- [Aim of the task]
Everything from the top of the data below through the line with "尽管将顺序操作卸载到 CPU 可能会提高运行时性能，但也有几个潜在的缺点需要考虑：" should be duplicated exactly, and nothing past it.

- [Records for processing]
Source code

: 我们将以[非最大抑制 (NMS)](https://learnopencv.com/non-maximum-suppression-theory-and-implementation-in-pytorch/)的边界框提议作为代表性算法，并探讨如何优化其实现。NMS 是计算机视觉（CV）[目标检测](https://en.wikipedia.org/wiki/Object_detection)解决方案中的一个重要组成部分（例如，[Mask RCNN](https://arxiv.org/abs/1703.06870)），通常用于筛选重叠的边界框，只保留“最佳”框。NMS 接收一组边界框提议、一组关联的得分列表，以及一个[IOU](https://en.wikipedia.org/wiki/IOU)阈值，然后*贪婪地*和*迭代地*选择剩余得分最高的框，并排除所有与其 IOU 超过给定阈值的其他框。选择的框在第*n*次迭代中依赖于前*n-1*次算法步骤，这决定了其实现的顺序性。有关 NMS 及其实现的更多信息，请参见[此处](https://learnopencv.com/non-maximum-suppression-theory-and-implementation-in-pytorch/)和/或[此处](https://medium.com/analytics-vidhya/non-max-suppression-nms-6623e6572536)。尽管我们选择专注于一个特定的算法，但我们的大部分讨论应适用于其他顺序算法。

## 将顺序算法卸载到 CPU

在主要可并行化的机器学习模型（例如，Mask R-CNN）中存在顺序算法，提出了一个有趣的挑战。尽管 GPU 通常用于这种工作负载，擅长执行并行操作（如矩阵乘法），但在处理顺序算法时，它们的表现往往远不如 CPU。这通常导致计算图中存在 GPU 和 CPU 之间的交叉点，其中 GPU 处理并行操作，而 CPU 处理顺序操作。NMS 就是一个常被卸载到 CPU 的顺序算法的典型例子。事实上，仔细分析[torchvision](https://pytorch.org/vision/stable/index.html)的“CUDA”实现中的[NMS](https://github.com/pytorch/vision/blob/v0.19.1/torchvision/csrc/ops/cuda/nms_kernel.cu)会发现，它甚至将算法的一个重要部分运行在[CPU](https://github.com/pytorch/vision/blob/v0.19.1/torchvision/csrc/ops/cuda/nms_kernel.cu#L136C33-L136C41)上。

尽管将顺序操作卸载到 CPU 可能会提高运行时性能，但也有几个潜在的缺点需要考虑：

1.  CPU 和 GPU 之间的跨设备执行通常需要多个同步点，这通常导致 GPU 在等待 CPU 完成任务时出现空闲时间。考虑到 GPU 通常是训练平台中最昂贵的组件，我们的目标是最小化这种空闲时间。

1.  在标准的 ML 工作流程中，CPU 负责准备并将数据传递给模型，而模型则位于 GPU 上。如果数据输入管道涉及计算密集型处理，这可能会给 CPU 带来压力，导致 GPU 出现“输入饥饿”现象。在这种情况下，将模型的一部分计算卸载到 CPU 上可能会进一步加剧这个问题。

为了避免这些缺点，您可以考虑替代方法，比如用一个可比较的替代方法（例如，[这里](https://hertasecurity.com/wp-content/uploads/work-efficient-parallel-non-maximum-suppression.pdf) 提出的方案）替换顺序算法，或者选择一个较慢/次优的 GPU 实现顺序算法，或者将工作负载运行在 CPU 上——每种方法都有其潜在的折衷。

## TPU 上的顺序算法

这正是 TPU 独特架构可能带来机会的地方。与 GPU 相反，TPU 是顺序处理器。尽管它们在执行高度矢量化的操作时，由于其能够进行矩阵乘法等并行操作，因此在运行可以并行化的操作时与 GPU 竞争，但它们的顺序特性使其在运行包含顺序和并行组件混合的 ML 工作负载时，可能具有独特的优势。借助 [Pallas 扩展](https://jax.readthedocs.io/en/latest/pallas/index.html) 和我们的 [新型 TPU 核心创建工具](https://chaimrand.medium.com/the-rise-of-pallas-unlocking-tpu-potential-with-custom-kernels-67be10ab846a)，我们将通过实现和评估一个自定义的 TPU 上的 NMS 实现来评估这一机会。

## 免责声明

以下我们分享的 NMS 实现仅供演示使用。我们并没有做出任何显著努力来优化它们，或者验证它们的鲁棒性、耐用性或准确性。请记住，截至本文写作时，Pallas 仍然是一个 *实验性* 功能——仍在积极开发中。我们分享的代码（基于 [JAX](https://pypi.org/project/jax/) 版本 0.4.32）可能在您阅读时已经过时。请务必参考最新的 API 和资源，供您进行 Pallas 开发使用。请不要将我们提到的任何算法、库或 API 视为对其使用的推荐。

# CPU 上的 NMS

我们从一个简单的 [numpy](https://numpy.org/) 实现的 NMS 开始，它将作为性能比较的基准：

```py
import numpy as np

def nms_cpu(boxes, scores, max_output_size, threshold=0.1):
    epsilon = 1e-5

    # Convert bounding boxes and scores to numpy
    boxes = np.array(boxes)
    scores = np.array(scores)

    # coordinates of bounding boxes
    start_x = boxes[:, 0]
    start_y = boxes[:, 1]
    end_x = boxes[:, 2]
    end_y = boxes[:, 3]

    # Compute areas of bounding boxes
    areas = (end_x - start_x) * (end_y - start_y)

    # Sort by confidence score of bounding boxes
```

- [Expected answer]
Source code

: 我们将以[非最大抑制 (NMS)](https://learnopencv.com/non-maximum-suppression-theory-and-implementation-in-pytorch/)的边界框提议作为代表性算法，并探讨如何优化其实现。NMS 是计算机视觉（CV）[目标检测](https://en.wikipedia.org/wiki/Object_detection)解决方案中的一个重要组成部分（例如，[Mask RCNN](https://arxiv.org/abs/1703.06870)），通常用于筛选重叠的边界框，只保留“最佳”框。NMS 接收一组边界框提议、一组关联的得分列表，以及一个[IOU](https://en.wikipedia.org/wiki/IOU)阈值，然后*贪婪地*和*迭代地*选择剩余得分最高的框，并排除所有与其 IOU 超过给定阈值的其他框。选择的框在第*n*次迭代中依赖于前*n-1*次算法步骤，这决定了其实现的顺序性。有关 NMS 及其实现的更多信息，请参见[此处](https://learnopencv.com/non-maximum-suppression-theory-and-implementation-in-pytorch/)和/或[此处](https://medium.com/analytics-vidhya/non-max-suppression-nms-6623e6572536)。尽管我们选择专注于一个特定的算法，但我们的大部分讨论应适用于其他顺序算法。

## 将顺序算法卸载到 CPU

在主要可并行化的机器学习模型（例如，Mask R-CNN）中存在顺序算法，提出了一个有趣的挑战。尽管 GPU 通常用于这种工作负载，擅长执行并行操作（如矩阵乘法），但在处理顺序算法时，它们的表现往往远不如 CPU。这通常导致计算图中存在 GPU 和 CPU 之间的交叉点，其中 GPU 处理并行操作，而 CPU 处理顺序操作。NMS 就是一个常被卸载到 CPU 的顺序算法的典型例子。事实上，仔细分析[torchvision](https://pytorch.org/vision/stable/index.html)的“CUDA”实现中的[NMS](https://github.com/pytorch/vision/blob/v0.19.1/torchvision/csrc/ops/cuda/nms_kernel.cu)会发现，它甚至将算法的一个重要部分运行在[CPU](https://github.com/pytorch/vision/blob/v0.19.1/torchvision/csrc/ops/cuda/nms_kernel.cu#L136C33-L136C41)上。

尽管将顺序操作卸载到 CPU 可能会提高运行时性能，但也有几个潜在的缺点需要考虑：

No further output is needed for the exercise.